Interferon-based drugs used for many purposes for treating various cancers and virus infections. It has the same properties which our body naturally synthesis, but when used for a chronic condition, it induces several side effects. Some of the most common side effects include flu-like illness, chest pain, alopecia, rash, pancytopenia, myalgias, and hepatotoxicity. Interferon drug-mediated pericarditis is not well-defined, exceptionally infrequent and among the different synthesis, interferon alpha is known to be the most cardiotoxic. It causes an autoimmune reaction through various mechanisms including production of gamma-globulins and interleukin-6 and inhibition of allospecific suppressor T lymphocytes, as well as activation of natural killer cells.

Actinomycin-D, anthracyclines, bleomycin, bromocriptine, cisplatin combined with 5-fluorouracil, cyclophosphamide, cytarabine, methysergide, minoxidil, morrhuate sodium, phenylbutazone, and tocainide have been associated with the development of pericarditis.
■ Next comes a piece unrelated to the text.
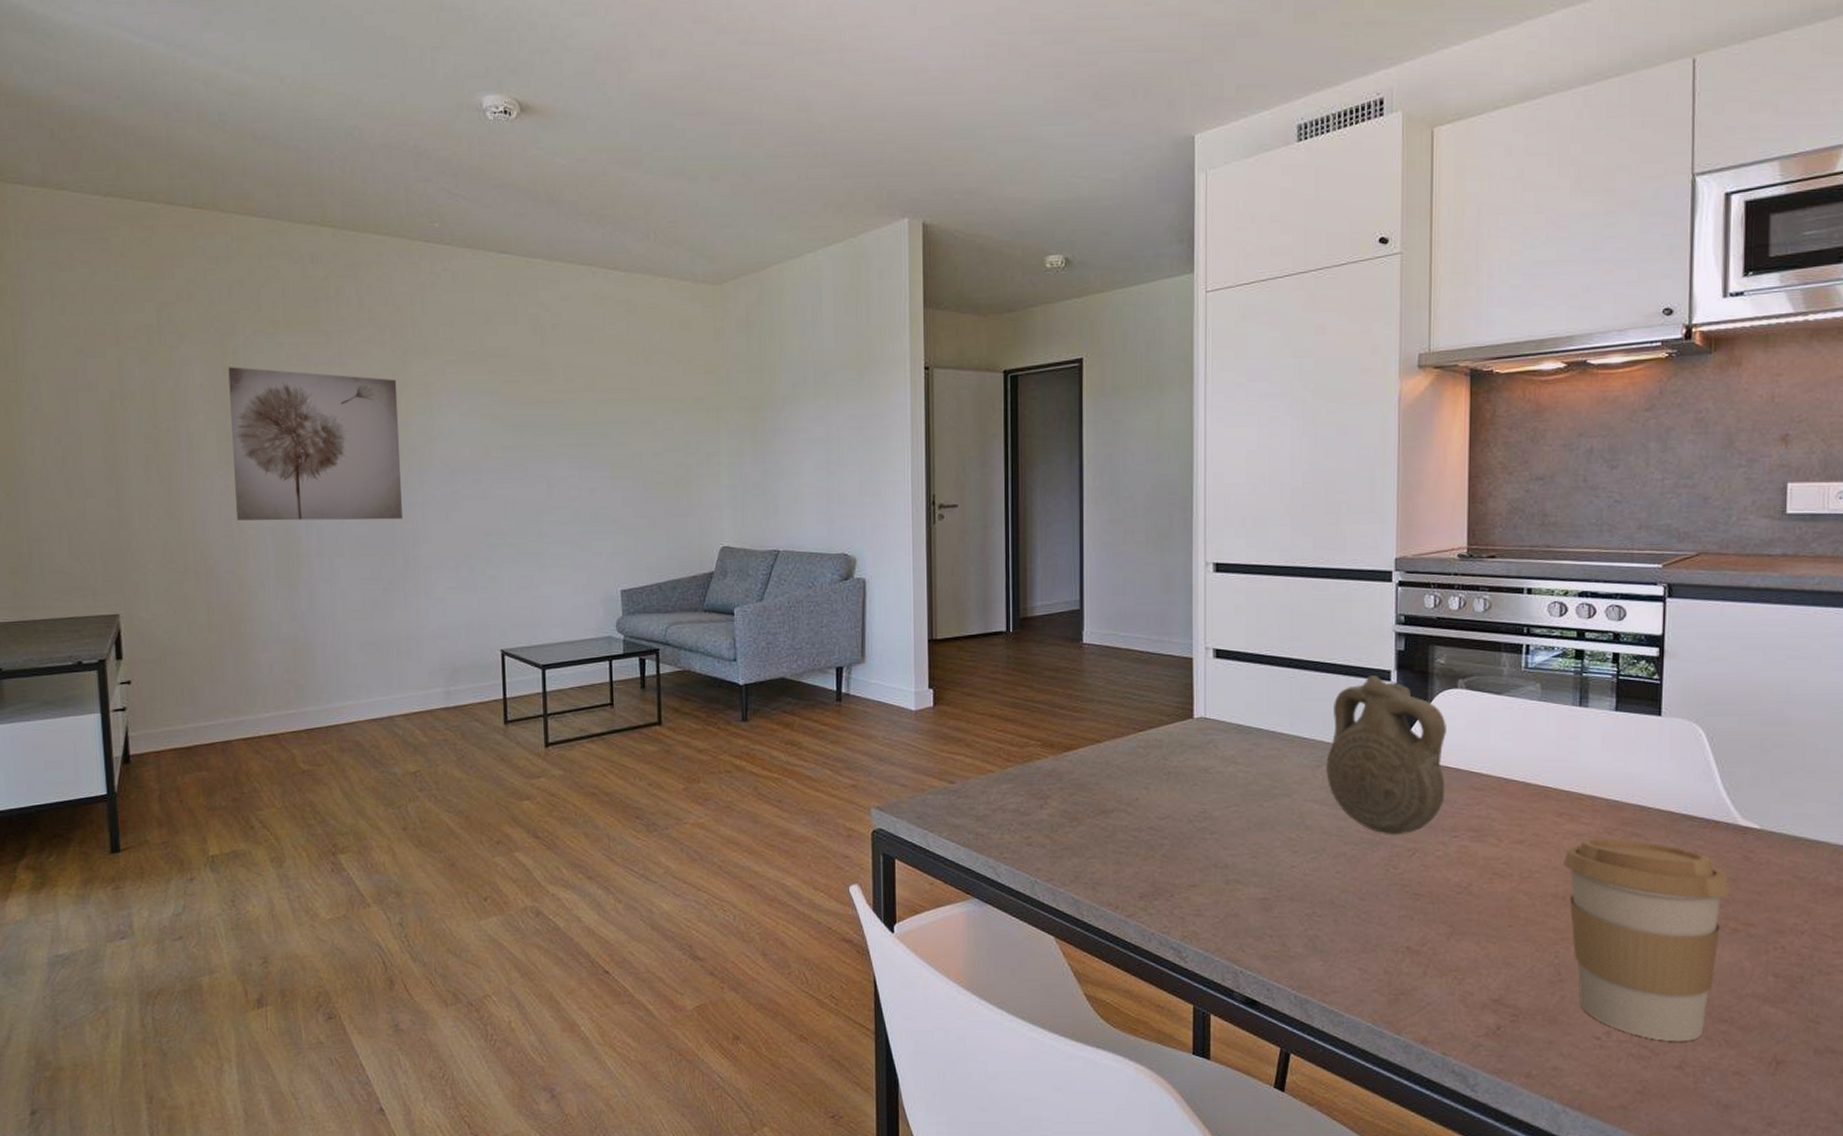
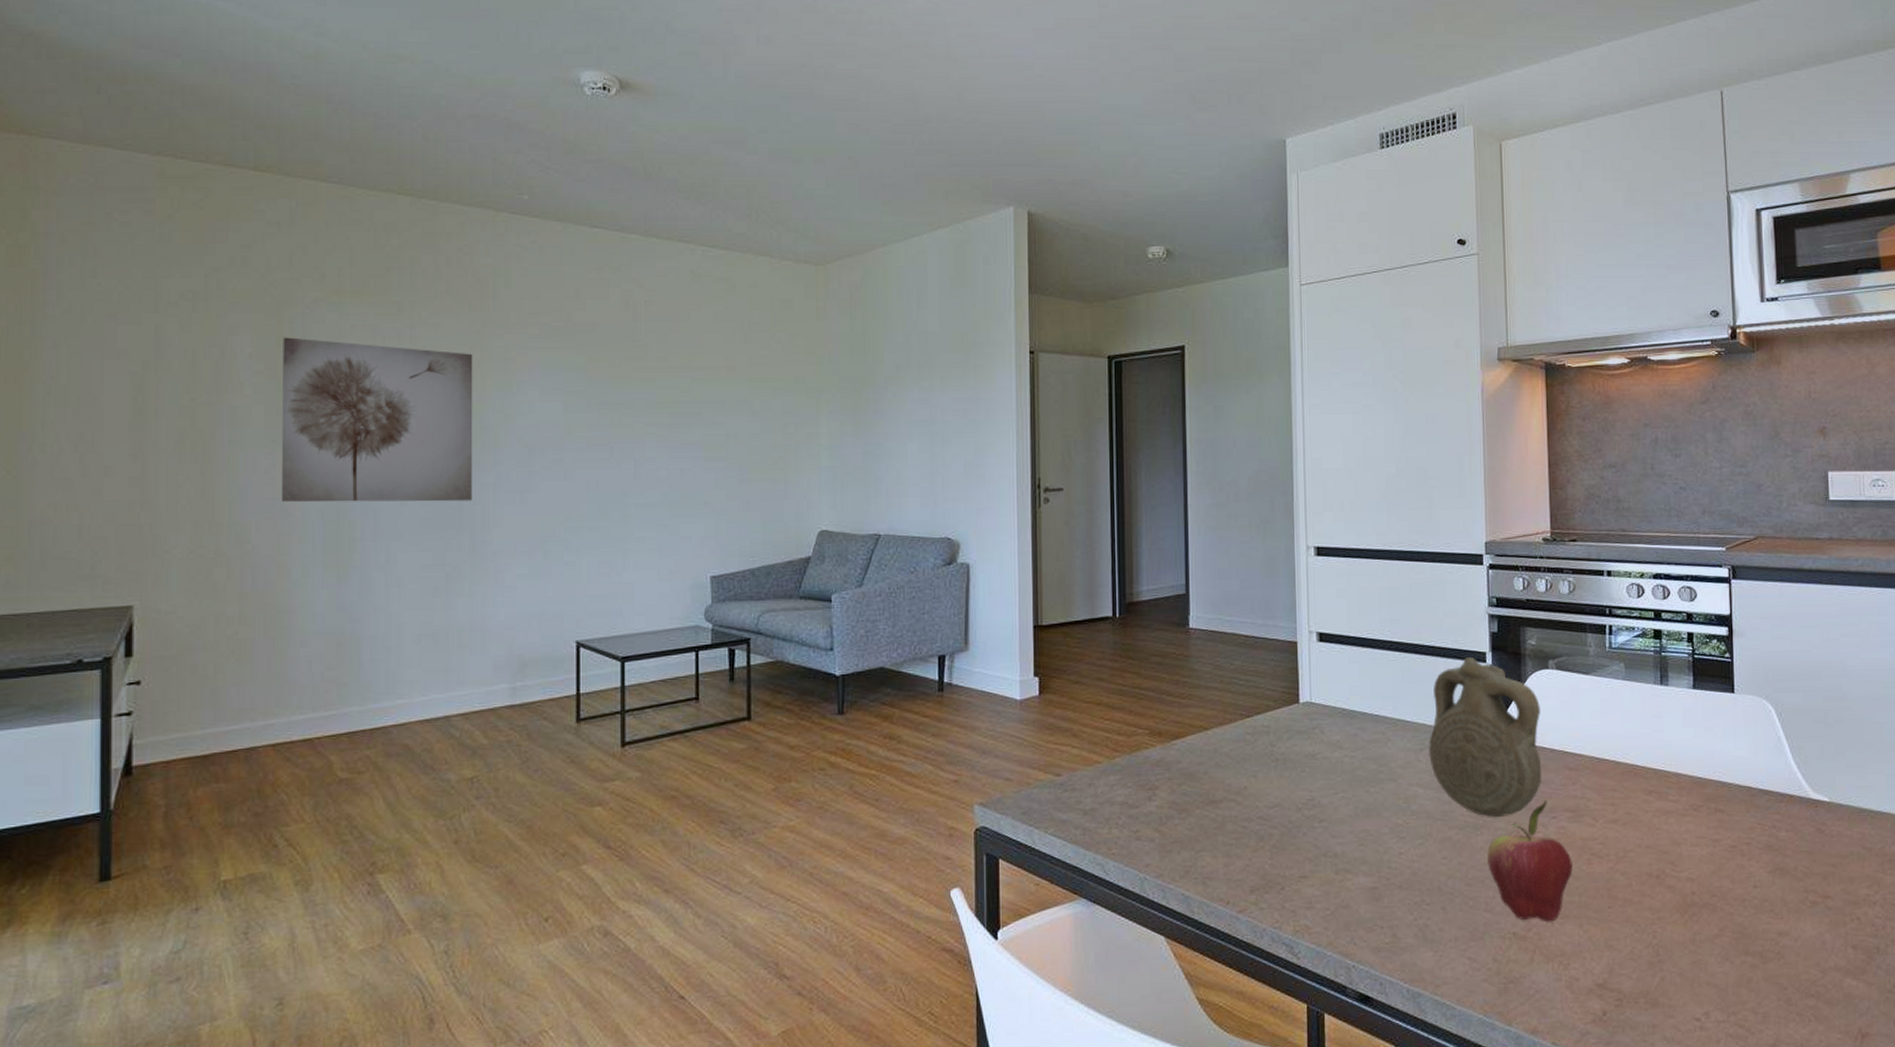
fruit: none [1383,819,1473,938] -> present [1487,800,1573,922]
coffee cup: present [1563,838,1731,1042] -> none [1655,815,1808,1019]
Among these drugs, mesalamine and sulfasalazine-containing have strong potential in the cause of pericarditis. Pharma companies of oral and rectal mesalamine and sulfasalazine producers, list pericarditis as an uncommon adverse drug reaction in their information pamphlet. The underlying relationship between pericarditis and medicines with same pharmacologic activity, such as olsalazine and balsalazide, is uncertain. Methysergide drug is an ergot alkaloid used prophylactically for the treatment of a migraine and cluster headaches. Patient has shown developed constrictive pericarditis while on long-term methysergide therapy and now no longer used for first-line treatment.

In drug-induced systemic lupus erythematosus, chest pain is the major symptoms caused by inflammation of the lining that surrounds the lungs (pleuritis) and the heart (pericarditis). Cardiac manifestations are generally unusual in hydralazine-induced lupus. Pericarditis occurs less than 5% in hydralazine-induced lupus as compared to 20% in the spontaneously occurring systemic lupus erythematosus. Recurrent pericardial effusion cases were reported because of drug-induced systemic lupus erythematosus, which result in mitral valve repair. Carbamazepine as an anti-convulsive drug has been identified to cause lupus disease in several cases.

The anti-coagulant drugs have a significant part in inducing the pericardial effusion. Warfarin, heparin, and antithrombotic agents such as aspirin and dipyridamole have a role in persuading major pericardial effusion along with vascular complications, gastrointestinal hemorrhage. Major pericardial effusion is defined as cardiac tamponade with a level of fluid > 10 mm which require immediate treatment such as pericardial puncture or surgery. Minor pericardial effusion is defined as a level of fluid < 10 mm, which can be managed with drug treatment.

Signs and Symptoms of Medication-Induced Pericardial Inflammation

The signs and symptoms of medication-induced pericardial inflammation include immunoglobulin E-mediated allergic reaction, direct cardiac toxicity, humoral antibody response, and cell-mediated hypersensitivity, and peripheral eosinophilia. Difficulty breathing, which gets worse especially while reclining or lying down, Swelling of the legs and feet (edema), low-grade fever, chills, sweating, chest pain; and pain in chest increases on coughing or swallowing. The severity of medication-induced pericardial inflammation may vary and it is difficult to predict who gets mild or severe symptoms.

The best therapy for drug-induced pericarditis involves the prompt withdrawal of the risk associated with drug intake and treatment of its signs and symptoms. If the condition is not treated on time, it may lead to life-threatening symptoms. Treatment with nonsteroidal anti-inflammatory drugs and colchicine outcomes in good recovery additionally, diuretics help to decrease excess fluid accumulation in the body may be administered

The best combination drugs are is ibuprofen and colchicine. Ibuprofen has several advantages, for instances, it gradually increases the coronary blood flow while the other drug has poor coronary blood flow. Indomethacin usually controls pain but has a poor adverse effect profile and reduces coronary flow. The use of colchicine tends to prevent recurrent pericarditis.